Was Redner wie Zuhörer gleichermaßen verband, war die Ablehnung der grünen Agrarreformpolitik. „Renate Künast und Bärbel Höhn entziehen der Landwirtschaft den Boden“, erklärte Merkel unter dem Beifall der Landwirte. Und für Rüttgers‘ Ankündigung „Wir haben uns vorgenommen, die Landwirte von Bärbel Höhn zu befreien“, gab es tosenden Applaus. Viel mehr konnte Rüttgers allerdings auch nicht zusagen, musste er doch einräumen, dass er jetzt keine unhaltbaren Versprechen machen wolle, die er später nicht einhalten könne. Angesichts einer „hemmungslosen Schuldenpolitik“ der Landesregierung, die zu 105 Milliarden Euro Schulden geführt habe, müsse in Zukunft vor allem gespart werden.

Der Landesregierung warf der Oppositionsführer jedoch vor, die Interessen der Bauern schlecht zu verkaufen und die gesetzlichen Richtlinien weiter zu verschärfen als von der Europäischen Union gefordert. Den Ball nahm Merkel gerne auf. Zwar wolle man natürlich „nicht das Schlechteste“ für die europäischen Nachbarn, aber „wir werden gewählt, damit es unseren Bauern gut geht“, so die Parteichefin. Man dürfe die Landwirte nicht länger gegen den Rest der Welt ausspielen, sondern müsse die Interessen deutscher Bauern in Brüssel vertreten.

Konkret forderte die CDU, die Landwirte von bürokratischen Auflagen zu befreien und sie nicht weiter „zu bevormunden“. Statt dessen solle die Politik den Bauern vertrauen: „Einer Familie, die eine Eiche besitzt, der braucht man über Generationen-übergreifendes Denken nichts zu erzählen.“ Die Landwirte sollten selbst entscheiden können, auf welche Art und Weise sie produzieren wollen.

Ansonsten vermieden es beide CDU-Politiker, konkreter auf landwirtschaftliche Fragen einzugehen. Stattdessen nutzen sie die Gelegenheit, um den großen Bogen ihrer Politik zu spannen. Vom Antidiskriminierungsgesetz über falsche Bildungspolitik bis hin zum Türkeibeitritt der EU betreibe Rot-Grün eine Politik gegen die Interessen ihrer Bürger.

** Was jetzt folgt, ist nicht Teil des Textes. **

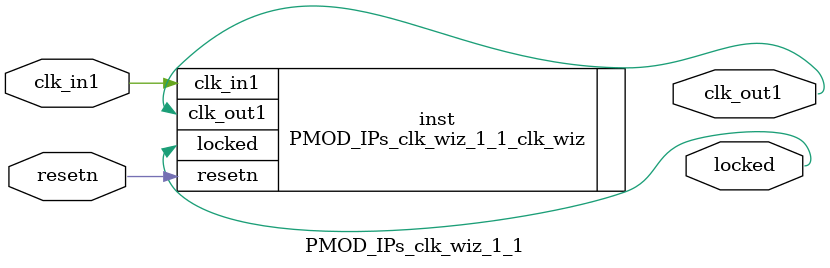
<source format=v>


`timescale 1ps/1ps

(* CORE_GENERATION_INFO = "PMOD_IPs_clk_wiz_1_1,clk_wiz_v6_0_13_0_0,{component_name=PMOD_IPs_clk_wiz_1_1,use_phase_alignment=true,use_min_o_jitter=false,use_max_i_jitter=false,use_dyn_phase_shift=false,use_inclk_switchover=false,use_dyn_reconfig=false,enable_axi=0,feedback_source=FDBK_AUTO,PRIMITIVE=MMCM,num_out_clk=1,clkin1_period=10.000,clkin2_period=10.000,use_power_down=false,use_reset=true,use_locked=true,use_inclk_stopped=false,feedback_type=SINGLE,CLOCK_MGR_TYPE=NA,manual_override=false}" *)

module PMOD_IPs_clk_wiz_1_1 
 (
  // Clock out ports
  output        clk_out1,
  // Status and control signals
  input         resetn,
  output        locked,
 // Clock in ports
  input         clk_in1
 );

  PMOD_IPs_clk_wiz_1_1_clk_wiz inst
  (
  // Clock out ports  
  .clk_out1(clk_out1),
  // Status and control signals               
  .resetn(resetn), 
  .locked(locked),
 // Clock in ports
  .clk_in1(clk_in1)
  );

endmodule

</source>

Umweltministerin Bärbel Höhn (Grüne) hat auf die Angriffe der Opposition und der Landwirte mit Unverständnis reagiert. Bei der Umsetzung der Tierschutzrichtlinien sieht sich Höhn an ein Urteil des Bundesverfassungsgerichts (BVG) gebunden. „In Deutschland haben wir das von NRW erstrittene Urteil des BVG zur Hennehaltung, an dem wir uns im Bereich Tierschutz halten wollen und auch müssen.“ Den Vorwurf, dass die Bauern im internationalen Wettbewerb nicht mehr konkurrenzfähig seien, weist sie zurück. „Die Opposition sollte sich einmal die Zahlen ansehen, die der Deutsche Bauernverband erhoben hat: Deutschland ist der viertgrößte Agrarexporteur der Welt.“ Im EU-Vergleich produziere niemand mehr Raps und Kartoffeln, Milch und Schweinefleisch als die deutschen Landwirte, so Höhn.

Angela Merkel reicht das nicht aus. In Zeiten der Globalisierung brauche die Politik einen klaren Kurs: „Im globalen Wettbewerb können wir nur bestehen, wenn wir ein klares Bekenntnis zur Heimat aussprechen.“ Solch ein Satz tut geschundenen Bauernseelen gut.